Campus & Community

2002-03 undergraduate fees set

2 min read

Financial aid increased, reflecting commitment to need-blind policy

For the 2002-03 academic year, Harvard’s package of undergraduate tuition, room, board, and student fees will increase by 4.9 percent, to $35,950. Costs include: tuition, $24,630; room rate, $4,461; board, $4,041; health services fee, $1,020; and student services fee, $1,798.

Committed to the dual principles of need-blind admissions and need-based financial aid, Jeremy R. Knowles, Dean of the Faculty of Arts and Sciences, also announced a 6.4 percent increase to the scholarship budget for next year, an amount that is once again higher than the overall percentage increase in costs. For the 2002-03 year, Harvard will devote nearly $68 million to its need-based scholarship program, and award an average grant of over $22,000 to nearly half of its 6,500 undergraduates.
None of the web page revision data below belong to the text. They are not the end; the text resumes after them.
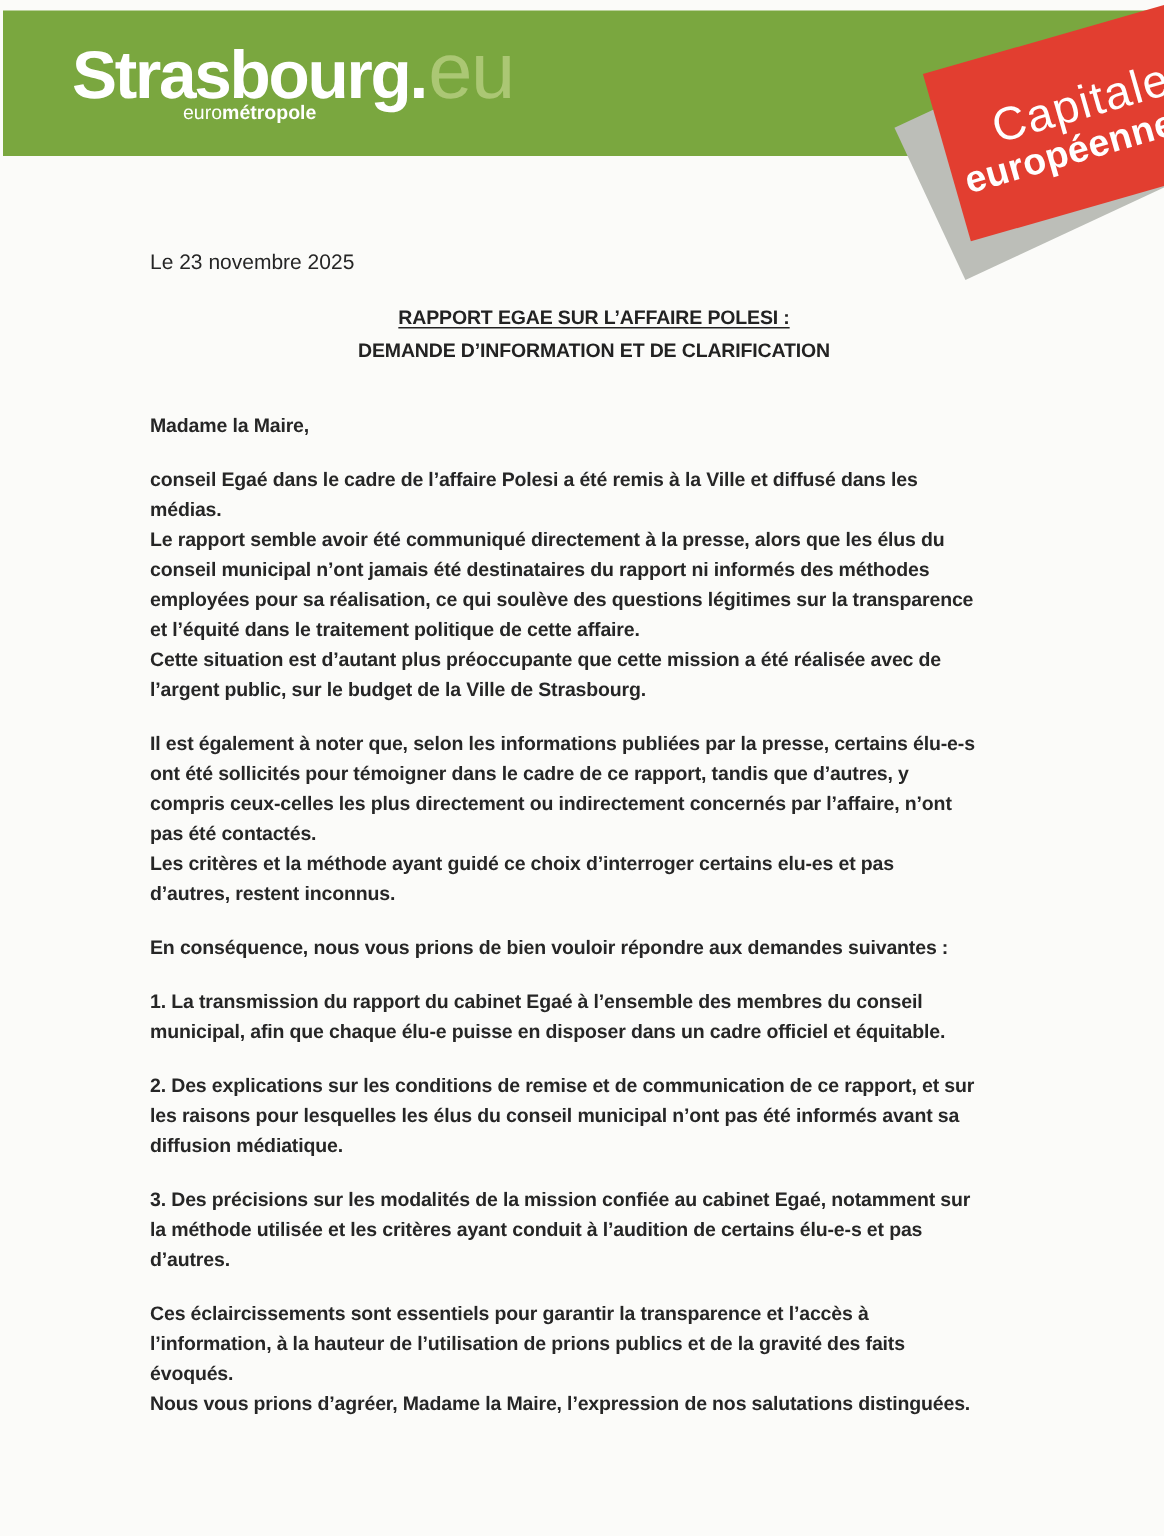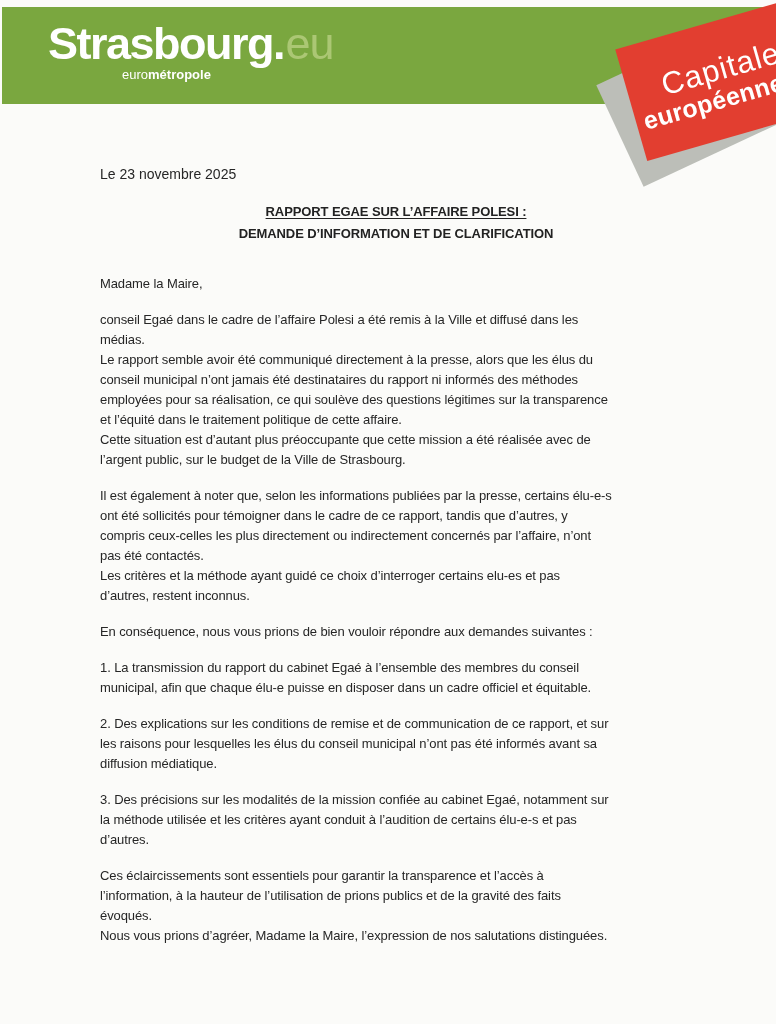--- a/index.html
+++ b/index.html
@@ -27,7 +27,7 @@
   .logo{position:absolute;top:14px;left:46px;line-height:1;}
   .brand{font-size:45px;font-weight:bold;color:#ffffff;letter-spacing:-1.5px;}
   .brand-dot{font-size:45px;font-weight:bold;color:#ffffff;}
-  .brand-tld{font-size:45px;font-weight:400;color:var(--lightgreen);letter-spacing:-1px;}
+  .brand-tld{font-size:53px;font-weight:400;color:var(--lightgreen);letter-spacing:-1px;}
   .subtitle{position:absolute;top:47px;left:74px;font-size:13px;color:#ffffff;line-height:1;white-space:nowrap;}
   .sub-regular{font-weight:400;}
   .sub-bold{font-weight:bold;}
Over the past four years, Harvard College has increased its annual scholarship program for undergraduates by over $22 million, representing a 54 percent increase in need-based grant assistance.
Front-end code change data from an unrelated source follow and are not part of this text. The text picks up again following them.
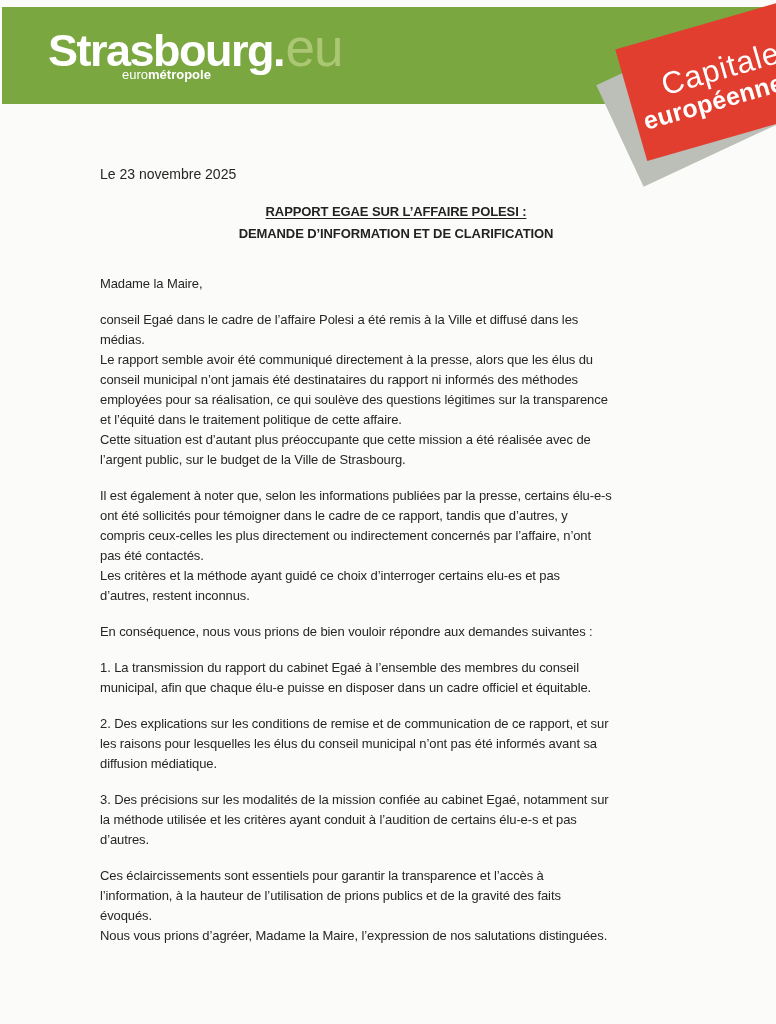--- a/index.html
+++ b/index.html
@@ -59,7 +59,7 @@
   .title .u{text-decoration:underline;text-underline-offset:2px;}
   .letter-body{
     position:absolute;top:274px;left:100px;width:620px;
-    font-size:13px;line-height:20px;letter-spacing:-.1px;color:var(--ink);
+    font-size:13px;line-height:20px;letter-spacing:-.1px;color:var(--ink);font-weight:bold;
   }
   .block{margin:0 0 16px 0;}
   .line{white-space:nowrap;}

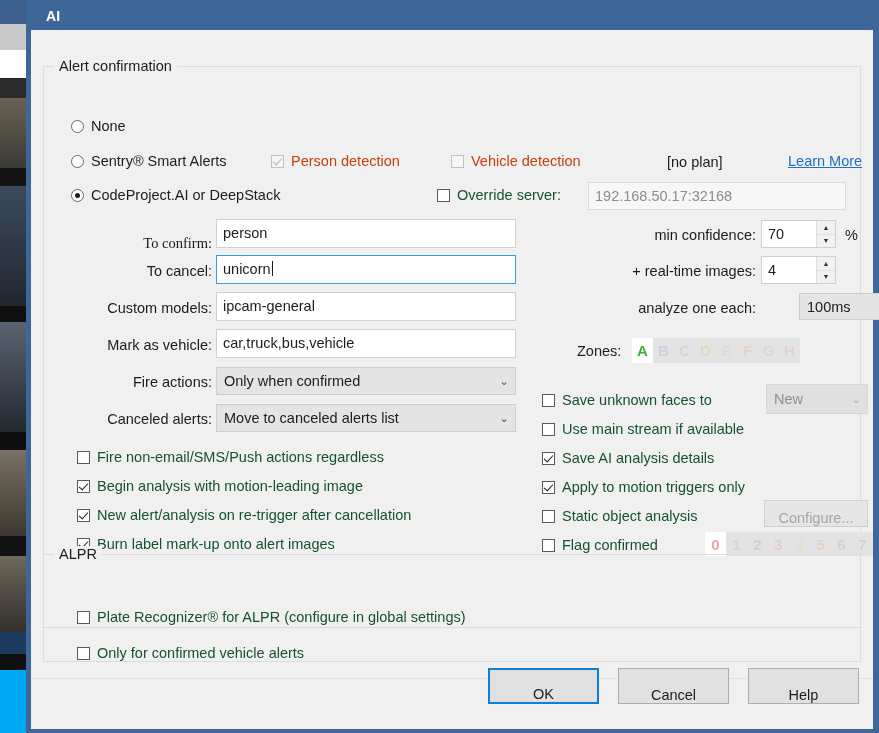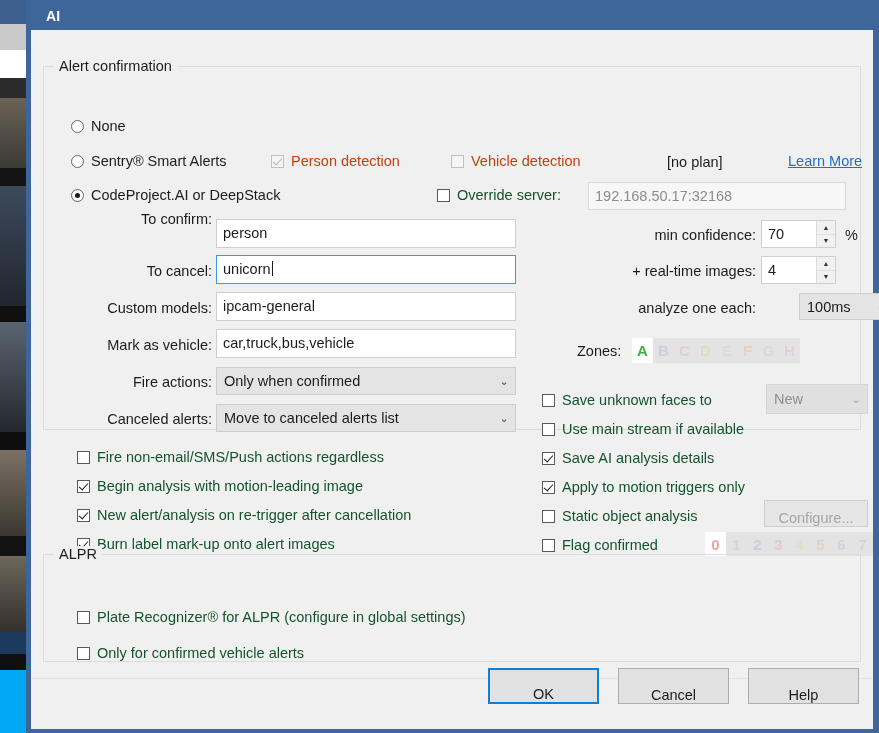--- a/index.html
+++ b/index.html
@@ -59,7 +59,7 @@
     color: #1c1c1c;
     white-space: nowrap;
   }
-  #gb-alert { left: 12px; top: 36px; width: 818px; height: 364px; }
+  #gb-alert { left: 12px; top: 36px; width: 818px; height: 562px; }
   #gb-alpr  { left: 12px; top: 524px; width: 818px; height: 108px; }
 
   

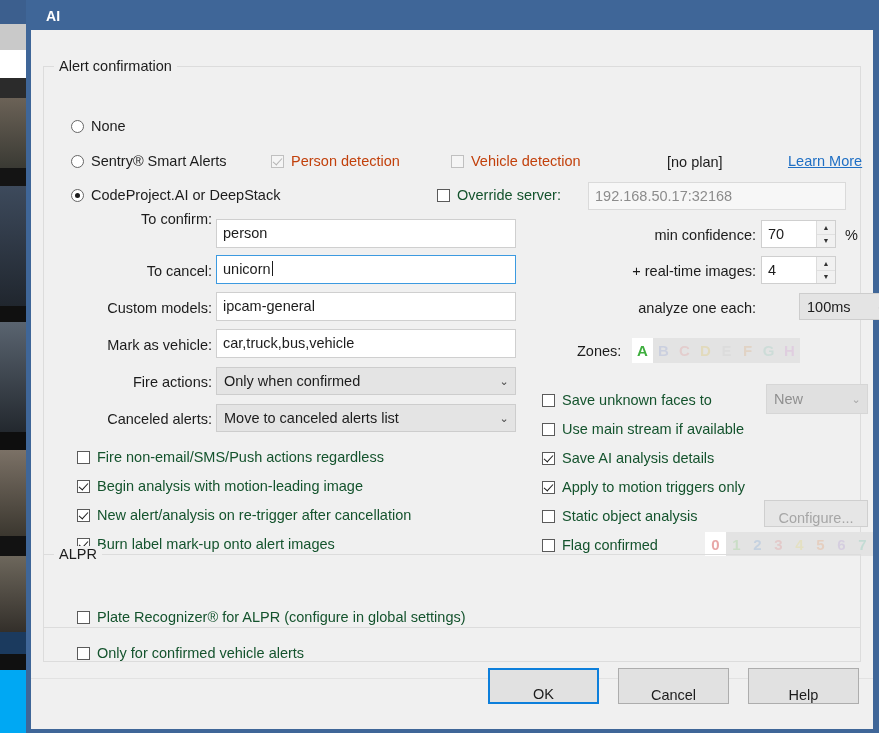--- a/index.html
+++ b/index.html
@@ -324,7 +324,7 @@
       <span>192.168.50.17:32168</span>
     </div>
 
-    <div class="lbl right" style="left:48px; top:180px; width:133px;">To confirm:</div>
+    <div class="lbl right" style="left:48px; top:204px; width:133px;font-family:Liberation Serif, serif;">To confirm:</div>
     <div class="tinput" style="left:185px; top:189px; width:300px; height:29px;">
       <span>person</span>
     </div>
Students receiving financial aid can choose either to work during the year or to borrow to meet their “self-help” contribution. This allows students to tailor their financial aid packages to their individual needs.
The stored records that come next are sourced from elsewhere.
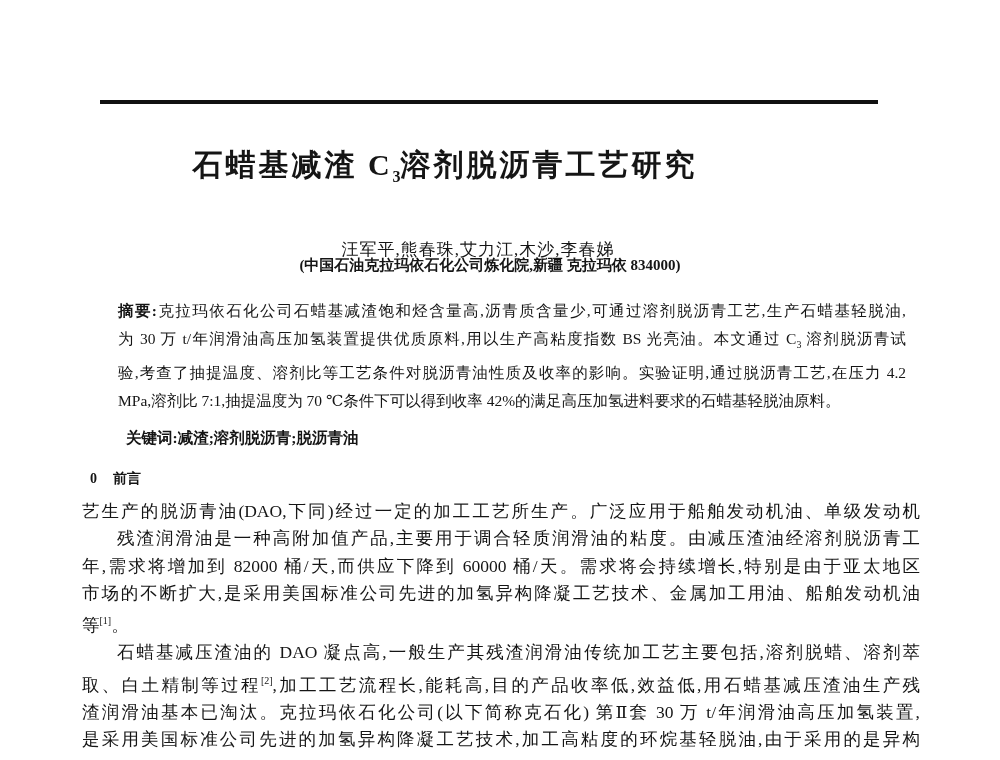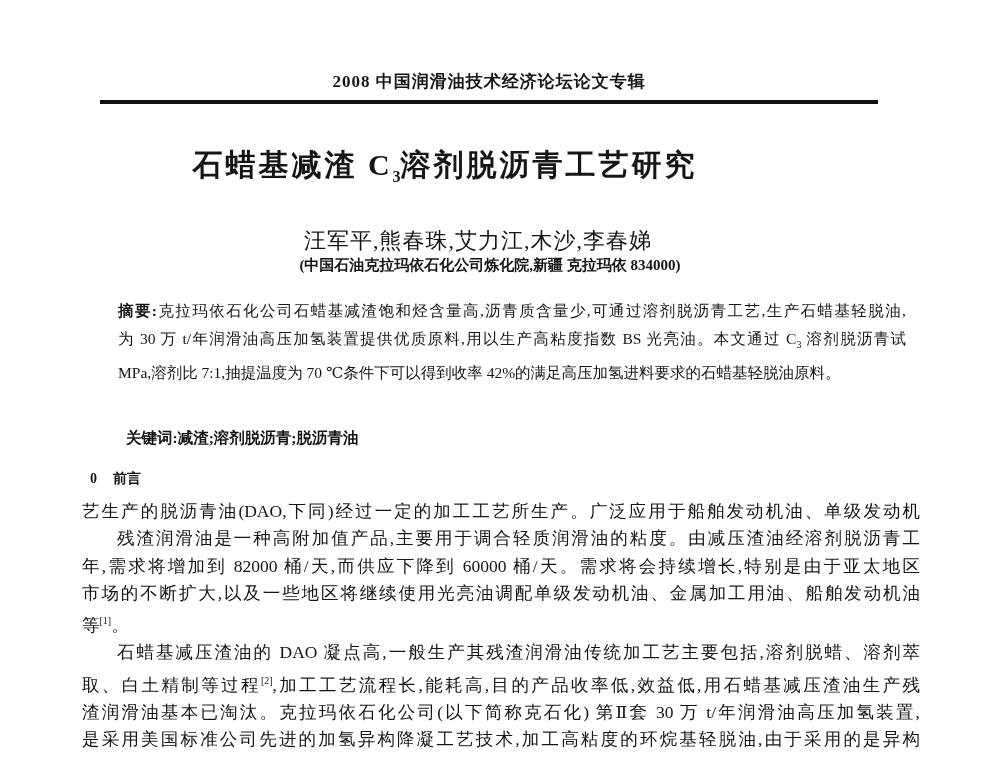--- a/index.html
+++ b/index.html
@@ -70,7 +70,6 @@
 
 <div class="page">
 
-  <div class="journal-header centered">2008 中国润滑油技术经济论坛论文专辑</div>
 
   <div class="header-rule"></div>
“Harvard is committed to the principle that all students have access to the whole range of academic and extracurricular opportunities while they are here, as well as to all the career options that await them upon graduation,” said Knowles. “While we believe that our undergraduates should share in the investment of their education, our financial aid program ensures that – no matter what their resources – all our students can embrace and enjoy the possibilities here, without carrying a significant burden of term-time work, or of debt after graduation.”

Campus student wage rates have increased for the 2002-03 year to between $7.90 and $10.25 an hour, so that a student working 12 hours a week can meet the whole student contribution of $3,250 through earnings. Alternatively, students choosing not to work during the year receive a low-interest loan offer for as much of this $3,250 as they need.

Dean Knowles also announced an improvement in health benefits, and an increase in funding to cover annual travel allowances for international students with demonstrated need. Students studying abroad for credit will continue to receive full financial aid benefits during their time away from Cambridge, and funding for summer and academic year research opportunities at home and abroad will exceed $1 million in the 2002-03 academic year.